_O QUE FAZER_:
[1] Reescreva em forma de lista o parágrafo do texto sobre o festival de bridge que começa com "Foram vinte equipes", preservando os fatos principais.
[2] Dê continuidade ao texto sobre o festival de bridge a partir do ponto em que ele termina.

_TEXTO_:
☆ ☆ ☆ ☆ ☆
Participei do primeiro Festival Brasileiro de Bridge On-line em condição muito especial, não apenas como jogador, mas também como organizador. Desde que assumi a presidência da Federação Brasileira de Bridge, em janeiro deste ano, foi a primeira experiência de planejar e executar um torneio com essa dimensão, começando pelo ineditismo da competição virtual. Para minha sorte, estou cercado de pessoas competentes, dedicadas e muito bem preparadas. Devo a elas o sucesso absoluto do evento.
Foram vinte equipes e aproximadamente cento e vinte jogadores espalhados pelo Brasil, além de vários participantes estrangeiros. A disputa remota, por exemplo, abriu espaço para uma equipe completa de Portugal; times que reuniam brasileiros, uruguaios, bolivianos, chilenos e argentinos; turcos e latino-americanos vivendo na Europa, com partidas comentadas por um carioca que mora nos Estados Unidos, assessorado por um boliviano. Incrível!
☆ ☆ ☆ ☆ ☆
_MATERIAL FORNECIDO_:

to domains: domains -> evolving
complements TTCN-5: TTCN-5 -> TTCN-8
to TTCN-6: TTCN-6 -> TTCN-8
☆ ☆ ☆ ☆ ☆
_RESPOSTAS POR TAREFA_:
[1]
- Participaram vinte equipes e cerca de cento e vinte jogadores de várias partes do Brasil, além de diversos estrangeiros.
- A disputa remota permitiu a participação de uma equipe completa de Portugal.
- Houve times formados por brasileiros, uruguaios, bolivianos, chilenos e argentinos.
- Também jogaram turcos e latino-americanos que vivem na Europa.
- As partidas foram comentadas por um carioca que mora nos Estados Unidos, com a assessoria de um boliviano.

[2]
As relações digitais estão conectando com mais facilidade amantes do mesmo hobby, independente da sua localização geográfica. No caso do Bridge, o afastamento presencial tem sido compensado pelos torneios virtuais, os quais têm proporcionado alguma diversão para os adeptos, sobretudo durante esse período de confinamento.
Como se pode deduzir pelo título do artigo, minha equipe, composta por seis jogadores, conquistou o sétimo lugar na competição. No time, como parceiro de dupla, joguei com meu filho Henrique (19 anos), atualmente um dos destaques da América do Sul na categoria juvenil, que no bridge, curiosamente, vai até 25 anos. Já conquistamos, juntos, duas medalhas de prata em torneios nacionais, o que é motivo de grande orgulho. De fato, uma alegria especial dividir uma das minhas atividades prediletas com ele.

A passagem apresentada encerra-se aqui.